→ **Reading passage**:
────

The Parasha- Portion of Shemimi – Parah (Chukat) deals with the Inauguration of the Tabernacle – Mishkan, the Dietary laws – kosher animals etc. and the purification process using the Red heifer – Parah A'dumah . The features and characteristics that distinguish animals from plants is that they have mobility and eat food. And what makes them kosher is that their limbs are not designed for aggression – a cloven hoof and bringing up/ chewing the cud as opposed to feet with claws or a full hoof (kicking ) and a digestive system and teeth that serve predators and carnivorous animals well. What distinguishes man from the animal is sophisticated communication and speech. So a kosher man is not a man who puts into his mouth only kosher food, but a man who is also particular of what comes out of his mouth. The Midrash commentary on Parashat Chukat quotes Psalms 12 - the sayings of God are pure and gives examples from the Torah so man can learn to emulate God. Instead of describing animals that went into the ark as Tameih and impure, the Torah which usually concise and uses few words says that the not pure animals went into the ark, a more positive and finer expression than the negative description of ' impure ' animals. When the Torah in our parasha lists the non-kosher animals for e.g. the camel, it first describes the positive-kosher feature that it brings up its cud, and then afterwards says, but its hoof is not split encouraging us to talk firstly about the positive in people. The Midrash then says that the generation of King David suffered losses in battle because there were slanderers and people spoke ' lashon ha'rah. The generation of Ahab, despite being idolatrous, was victorious because they did not speak badly about one another. Speech and communication should make a positive contribution to people.

────

→ **Stored items from a collection**:
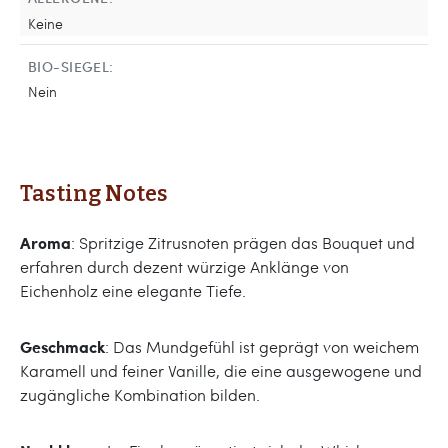
Keine
BIO-SIEGEL:
Nein
Tasting Notes
Aroma
: Spritzige Zitrusnoten prägen das Bouquet und
erfahren durch dezent würzige Anklänge von
Eichenholz eine elegante Tiefe.
Geschmack
: Das Mundgefühl ist geprägt von weichem
Karamell und feiner Vanille, die eine ausgewogene und
zugängliche Kombination bilden.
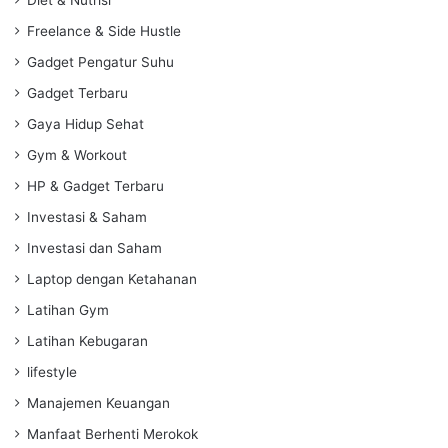
Freelance & Side Hustle
Gadget Pengatur Suhu
Gadget Terbaru
Gaya Hidup Sehat
Gym & Workout
HP & Gadget Terbaru
Investasi & Saham
Investasi dan Saham
Laptop dengan Ketahanan
Latihan Gym
Latihan Kebugaran
lifestyle
Manajemen Keuangan
Manfaat Berhenti Merokok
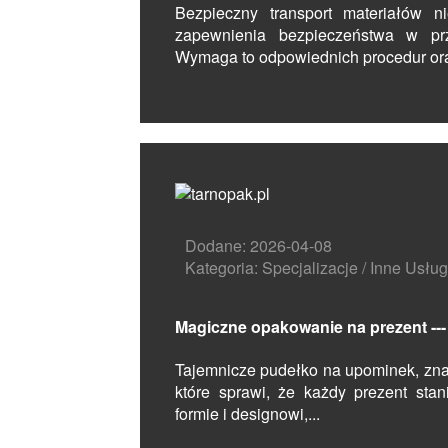
Bezpieczny transport materiałów 
zapewnienia bezpieczeństwa w pr
Wymaga to odpowiednich procedur oraz
Dodane: 2026-04-08
Kategoria: Specjalizacje / Inne Usług
Magiczne opakowanie na prezent --
Tajemnicze pudełko na upominek, zna
które sprawi, że każdy prezent stan
formie i designowi,...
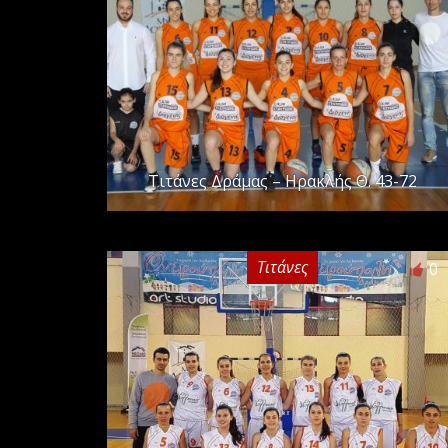
Τιτάνες Δράμας – Ηρακλής Θ. 43-72
Τιτάνες
0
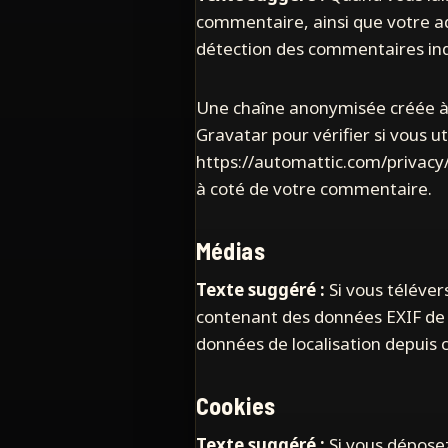
commentaire, ainsi que votre adr
détection des commentaires ind
Une chaîne anonymisée créée à 
Gravatar pour vérifier si vous ut
https://automattic.com/privacy/
à coté de votre commentaire.
Médias
Texte suggéré :
Si vous téléver
contenant des données EXIF de c
données de localisation depuis 
Cookies
Texte suggéré :
Si vous dépose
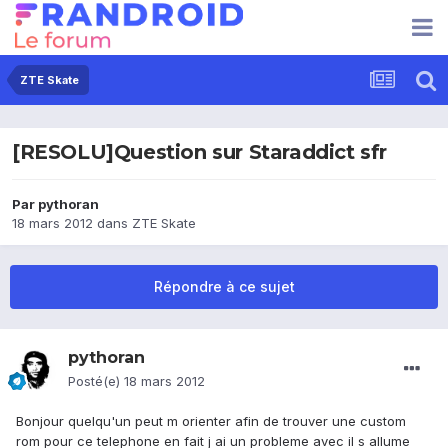
ZTE Skate
[RESOLU]Question sur Staraddict sfr
Par
pythoran
18 mars 2012
dans
ZTE Skate
Répondre à ce sujet
pythoran
Posté(e)
18 mars 2012
Bonjour quelqu'un peut m orienter afin de trouver une custom
rom pour ce telephone en fait j ai un probleme avec il s allume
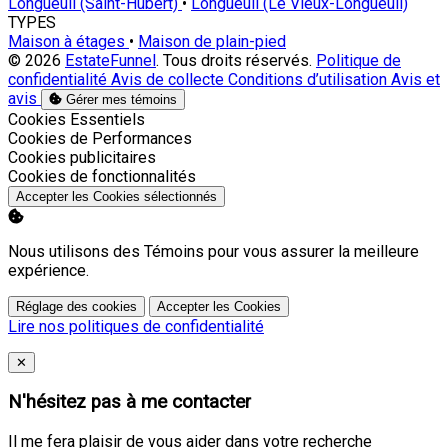
Longueuil (Saint-Hubert)
•
Longueuil (Le Vieux-Longueuil)
TYPES
Maison à étages
•
Maison de plain-pied
© 2026
EstateFunnel
. Tous droits réservés.
Politique de
confidentialité
Avis de collecte
Conditions d’utilisation
Avis et
avis
Gérer mes témoins
Activer
Cookies Essentiels
Activer
Cookies de Performances
Activer
Cookies publicitaires
Activer
Cookies de fonctionnalités
Accepter les Cookies sélectionnés
Nous utilisons des Témoins pour vous assurer la meilleure
expérience.
Réglage des cookies
Accepter les Cookies
Lire nos politiques de confidentialité
Close
✕
N'hésitez pas à me contacter
Il me fera plaisir de vous aider dans votre recherche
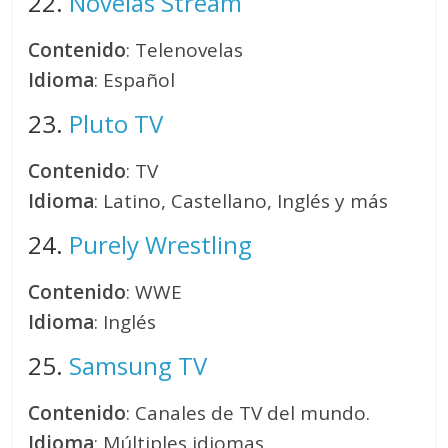
22.
Novelas Stream
Contenido
: Telenovelas
Idioma
: Español
23.
Pluto TV
Contenido
: TV
Idioma
: Latino, Castellano, Inglés y más
24.
Purely Wrestling
Contenido
: WWE
Idioma
: Inglés
25.
Samsung TV
Contenido
: Canales de TV del mundo.
Idioma
: Múltiples idiomas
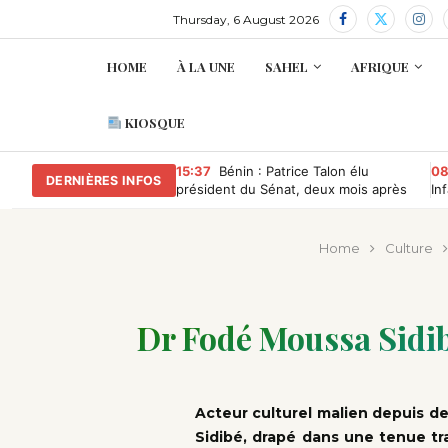
Thursday, 6 August 2026
HOME
À LA UNE
SAHEL
AFRIQUE
KIOSQUE
15:37
Bénin : Patrice Talon élu
08
DERNIÈRES INFOS
président du Sénat, deux mois après
In
avoir quitté la présidence
ma
Home
Culture
Dr Fodé Moussa Sidibé
Acteur culturel malien depuis d
Sidibé, drapé dans une tenue tra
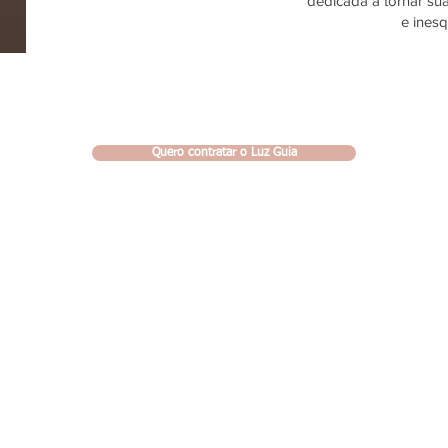
dedicada a tornar sua
e inesq
Quero contratar o Luz Guia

────

→ **Tasks**:
[1] Summarize the commentary on the Torah portion in two sentences.
[2] According to the commentary on the Torah portion, what distinguishes man from the animal?
[3] Continue the commentary on the Torah portion from its last sentence.

→ **Outputs by task**:
[1] The portion deals with the inauguration of the Tabernacle, the dietary laws, and purification with the red heifer, and it holds that what makes a man kosher is not only the food he puts into his mouth but also the speech that comes out of it. The Midrash supports this with the Torah's positive wording about animals and with the contrast between King David's generation, which lost battles because of slander, and Ahab's idolatrous generation, which won because its people did not speak badly of one another.

[2] Sophisticated communication and speech.

[3]
The way we speak impacts on our relationships with people and how we solve problems. The problem in our parasha was the dispute between Moses and Aaron concerning the sin offering goat for the Rosh Chodesh service. Two other goat sin offerings that were specific to the inauguration ceremony – the special offering of the tribal leader of Judah, Nachshon and one for the inauguration ritual for the Tabernacle were never to be brought again and were called kodshei sha'ah. The Rosh Chodesh goat offering would be brought at the beginning of each month was not specific to the inauguration ritual and was called kodshei olam le'dorot. Moses instructed the priests – kohanim to eat the mincha offerings which were kodshei sha'ah and also the meat of the sin offerings. The question was - did this instruction include the sin offering of Rosh Chodesh, even though it was not specific to the ceremony and kodshei le'dorot.? The problem or Moses' unmet expectation was that the sin offering was not eaten but burned. Moses was extremely angry and criticized Aaron's sons (not Aaron himself, out of respect for Aaron) for not eating the sin offering. Aaron answers and gives an explanation which Moses accepts. The Sages say that Moses erred because he became angry and had it not been for his anger he would have been able to get a clear understanding of the concerns of the Kohanim and come to the conclusion that they had acted properly.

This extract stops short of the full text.